Lui, che s’era divertito ad organizzare feste e festini, che aveva invitato gli amici a balli in maschera scoppiettanti di luce e di sorprese, si rintanò come un esule ad Amiens.
Possibile che lo spavento sia stato sufficiente, da solo, a impressionarlo in maniera così radicale? Verne era ipocondriaco, d’accordo, eppure aveva convissuto sino ad allora con le sue fobie, conciliandole con la vita di società. Qual era stata la vera scintilla capace di trasformarlo?
Se fosse stato suo nipote a colpirlo, una volta relegato in manicomio i timori dello scrittore avrebbero dovuto dissolversi come nebbia tra i raggi del sole. Al contrario, essi perdurarono, forse sino alla fine dei suoi giorni. Come se una minaccia avesse continuato a incombere. Come se ci fosse stato un pericolo sempre presente a consigliare la prudenza, nella monotonia solitaria della sua tenuta di Amiens.

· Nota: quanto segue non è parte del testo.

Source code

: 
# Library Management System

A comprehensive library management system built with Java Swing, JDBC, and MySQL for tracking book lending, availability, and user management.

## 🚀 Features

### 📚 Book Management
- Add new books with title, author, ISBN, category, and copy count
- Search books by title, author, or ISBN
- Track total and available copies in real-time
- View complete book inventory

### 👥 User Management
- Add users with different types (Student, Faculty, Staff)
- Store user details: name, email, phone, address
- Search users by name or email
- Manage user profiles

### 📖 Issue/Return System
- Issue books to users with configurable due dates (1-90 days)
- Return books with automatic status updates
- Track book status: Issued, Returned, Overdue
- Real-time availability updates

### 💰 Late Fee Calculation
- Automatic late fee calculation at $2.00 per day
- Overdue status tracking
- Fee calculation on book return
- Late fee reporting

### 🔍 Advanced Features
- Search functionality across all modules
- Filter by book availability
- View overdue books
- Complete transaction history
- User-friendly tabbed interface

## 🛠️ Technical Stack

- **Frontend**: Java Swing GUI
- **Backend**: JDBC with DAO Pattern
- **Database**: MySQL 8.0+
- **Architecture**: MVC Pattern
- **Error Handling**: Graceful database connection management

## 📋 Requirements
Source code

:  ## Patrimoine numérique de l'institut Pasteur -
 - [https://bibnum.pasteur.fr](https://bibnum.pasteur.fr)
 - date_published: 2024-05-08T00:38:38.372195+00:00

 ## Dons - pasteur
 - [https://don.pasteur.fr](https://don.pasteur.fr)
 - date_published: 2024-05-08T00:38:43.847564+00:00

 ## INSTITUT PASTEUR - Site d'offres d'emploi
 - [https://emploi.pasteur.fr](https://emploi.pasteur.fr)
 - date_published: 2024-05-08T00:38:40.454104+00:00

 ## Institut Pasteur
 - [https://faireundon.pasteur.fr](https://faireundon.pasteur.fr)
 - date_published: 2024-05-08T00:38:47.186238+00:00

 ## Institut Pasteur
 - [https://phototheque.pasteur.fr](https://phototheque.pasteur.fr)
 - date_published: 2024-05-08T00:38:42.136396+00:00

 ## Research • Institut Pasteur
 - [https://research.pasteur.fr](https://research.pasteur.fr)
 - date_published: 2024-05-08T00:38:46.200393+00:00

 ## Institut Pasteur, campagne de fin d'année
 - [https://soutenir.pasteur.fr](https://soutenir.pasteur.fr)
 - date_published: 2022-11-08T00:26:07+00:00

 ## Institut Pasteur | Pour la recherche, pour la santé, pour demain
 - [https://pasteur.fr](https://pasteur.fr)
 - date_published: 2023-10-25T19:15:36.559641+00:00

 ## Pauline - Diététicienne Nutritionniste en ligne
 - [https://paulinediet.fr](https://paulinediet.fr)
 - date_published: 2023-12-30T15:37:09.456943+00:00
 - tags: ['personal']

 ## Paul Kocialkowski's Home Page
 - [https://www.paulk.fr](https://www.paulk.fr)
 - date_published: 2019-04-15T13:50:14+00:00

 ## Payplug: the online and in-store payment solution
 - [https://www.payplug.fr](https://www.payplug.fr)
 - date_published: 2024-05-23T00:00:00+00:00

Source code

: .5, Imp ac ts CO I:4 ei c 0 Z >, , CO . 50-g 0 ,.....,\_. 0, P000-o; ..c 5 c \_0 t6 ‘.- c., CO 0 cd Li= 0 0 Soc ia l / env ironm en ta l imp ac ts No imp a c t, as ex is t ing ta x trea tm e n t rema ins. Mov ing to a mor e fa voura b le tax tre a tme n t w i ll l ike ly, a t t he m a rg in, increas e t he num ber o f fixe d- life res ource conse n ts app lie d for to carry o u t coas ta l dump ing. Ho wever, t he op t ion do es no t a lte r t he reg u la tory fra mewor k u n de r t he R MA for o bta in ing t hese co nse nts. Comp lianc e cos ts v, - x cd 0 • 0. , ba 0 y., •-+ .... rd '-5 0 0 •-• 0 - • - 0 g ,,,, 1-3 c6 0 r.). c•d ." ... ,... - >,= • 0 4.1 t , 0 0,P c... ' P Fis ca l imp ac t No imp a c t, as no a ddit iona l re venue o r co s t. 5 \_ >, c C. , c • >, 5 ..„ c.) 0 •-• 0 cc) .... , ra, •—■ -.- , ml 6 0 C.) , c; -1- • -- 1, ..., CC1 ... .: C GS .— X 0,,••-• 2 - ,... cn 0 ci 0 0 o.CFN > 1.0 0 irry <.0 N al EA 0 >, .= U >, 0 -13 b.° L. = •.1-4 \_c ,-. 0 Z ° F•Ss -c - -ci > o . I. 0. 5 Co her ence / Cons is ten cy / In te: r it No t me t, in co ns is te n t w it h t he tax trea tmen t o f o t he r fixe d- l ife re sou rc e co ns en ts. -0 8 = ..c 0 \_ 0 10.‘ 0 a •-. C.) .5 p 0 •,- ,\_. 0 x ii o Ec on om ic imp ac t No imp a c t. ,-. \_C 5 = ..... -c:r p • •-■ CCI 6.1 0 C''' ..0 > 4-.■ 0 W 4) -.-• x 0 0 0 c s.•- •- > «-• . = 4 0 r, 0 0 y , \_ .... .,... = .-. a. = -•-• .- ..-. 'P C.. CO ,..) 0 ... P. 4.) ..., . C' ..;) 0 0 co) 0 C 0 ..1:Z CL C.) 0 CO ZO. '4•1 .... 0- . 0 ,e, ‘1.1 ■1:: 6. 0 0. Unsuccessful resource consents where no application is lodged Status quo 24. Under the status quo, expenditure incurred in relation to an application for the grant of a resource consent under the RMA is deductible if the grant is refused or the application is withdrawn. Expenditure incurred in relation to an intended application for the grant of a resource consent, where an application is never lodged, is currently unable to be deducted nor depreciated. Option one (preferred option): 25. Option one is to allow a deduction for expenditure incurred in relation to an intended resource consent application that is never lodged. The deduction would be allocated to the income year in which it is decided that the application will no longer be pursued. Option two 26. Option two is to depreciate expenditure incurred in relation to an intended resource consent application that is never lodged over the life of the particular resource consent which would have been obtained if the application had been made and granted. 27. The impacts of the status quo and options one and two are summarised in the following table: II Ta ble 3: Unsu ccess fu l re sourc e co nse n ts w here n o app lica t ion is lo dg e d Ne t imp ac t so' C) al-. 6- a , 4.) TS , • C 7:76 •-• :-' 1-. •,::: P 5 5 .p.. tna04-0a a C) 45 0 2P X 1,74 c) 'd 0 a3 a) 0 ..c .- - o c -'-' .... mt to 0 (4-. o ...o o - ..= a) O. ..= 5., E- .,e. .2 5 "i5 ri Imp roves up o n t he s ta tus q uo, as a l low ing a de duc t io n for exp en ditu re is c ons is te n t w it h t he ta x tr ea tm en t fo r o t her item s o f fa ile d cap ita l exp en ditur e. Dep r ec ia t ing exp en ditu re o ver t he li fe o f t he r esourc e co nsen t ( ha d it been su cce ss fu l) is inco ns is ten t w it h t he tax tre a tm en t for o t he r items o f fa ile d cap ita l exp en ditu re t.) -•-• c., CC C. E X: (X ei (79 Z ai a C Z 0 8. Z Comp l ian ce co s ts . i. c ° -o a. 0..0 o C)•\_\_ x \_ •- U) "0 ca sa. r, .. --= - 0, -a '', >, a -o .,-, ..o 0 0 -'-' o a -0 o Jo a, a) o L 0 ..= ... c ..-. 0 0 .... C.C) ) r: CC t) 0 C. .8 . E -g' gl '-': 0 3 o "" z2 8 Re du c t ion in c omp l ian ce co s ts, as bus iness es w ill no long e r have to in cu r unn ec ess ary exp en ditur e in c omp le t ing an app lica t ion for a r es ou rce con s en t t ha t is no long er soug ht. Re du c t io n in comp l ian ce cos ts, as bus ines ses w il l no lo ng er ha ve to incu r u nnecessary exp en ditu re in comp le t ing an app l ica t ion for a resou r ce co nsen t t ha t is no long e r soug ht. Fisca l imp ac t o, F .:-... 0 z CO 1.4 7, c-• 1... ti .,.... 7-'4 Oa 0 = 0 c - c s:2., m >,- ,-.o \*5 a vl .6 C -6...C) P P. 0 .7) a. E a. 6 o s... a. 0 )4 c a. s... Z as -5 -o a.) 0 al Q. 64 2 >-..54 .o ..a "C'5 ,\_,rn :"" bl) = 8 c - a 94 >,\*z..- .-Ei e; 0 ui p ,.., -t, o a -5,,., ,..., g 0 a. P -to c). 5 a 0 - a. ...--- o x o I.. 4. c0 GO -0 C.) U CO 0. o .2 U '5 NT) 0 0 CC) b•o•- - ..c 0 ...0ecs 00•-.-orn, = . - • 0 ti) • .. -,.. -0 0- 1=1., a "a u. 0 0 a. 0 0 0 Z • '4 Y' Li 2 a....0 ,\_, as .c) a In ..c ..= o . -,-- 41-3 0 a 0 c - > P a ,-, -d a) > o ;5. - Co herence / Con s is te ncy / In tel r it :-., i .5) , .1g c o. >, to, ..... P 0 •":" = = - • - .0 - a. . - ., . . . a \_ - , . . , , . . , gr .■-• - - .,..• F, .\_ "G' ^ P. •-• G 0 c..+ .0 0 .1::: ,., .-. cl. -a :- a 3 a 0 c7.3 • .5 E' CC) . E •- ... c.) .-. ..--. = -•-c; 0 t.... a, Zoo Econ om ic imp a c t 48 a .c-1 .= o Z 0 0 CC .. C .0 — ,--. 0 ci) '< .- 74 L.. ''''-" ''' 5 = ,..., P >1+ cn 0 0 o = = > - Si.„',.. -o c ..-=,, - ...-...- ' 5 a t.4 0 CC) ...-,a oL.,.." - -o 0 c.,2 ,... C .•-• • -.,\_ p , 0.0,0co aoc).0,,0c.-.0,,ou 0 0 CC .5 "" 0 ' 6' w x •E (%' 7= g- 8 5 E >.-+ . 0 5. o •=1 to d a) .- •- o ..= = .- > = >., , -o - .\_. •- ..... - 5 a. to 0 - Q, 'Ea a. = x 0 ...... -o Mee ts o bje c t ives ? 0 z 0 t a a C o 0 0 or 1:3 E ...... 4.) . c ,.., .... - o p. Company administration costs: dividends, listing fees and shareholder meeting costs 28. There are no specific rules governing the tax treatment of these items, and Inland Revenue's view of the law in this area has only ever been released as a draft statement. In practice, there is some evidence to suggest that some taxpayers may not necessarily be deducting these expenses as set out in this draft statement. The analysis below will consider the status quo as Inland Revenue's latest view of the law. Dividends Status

Rivalità o politica? Contrasti familiari o vendette suggerite dall'invidia? Donne capaci di suscitare folli gelosie o giovinetti un po’ ambigui?
Se Verne aveva un segreto, seppe custodirlo così bene che non ne resta traccia. Solo la fantasia d’un bravo narratore potrebbe rievocarlo, mutando il maestro nel protagonista d’un giallo storico.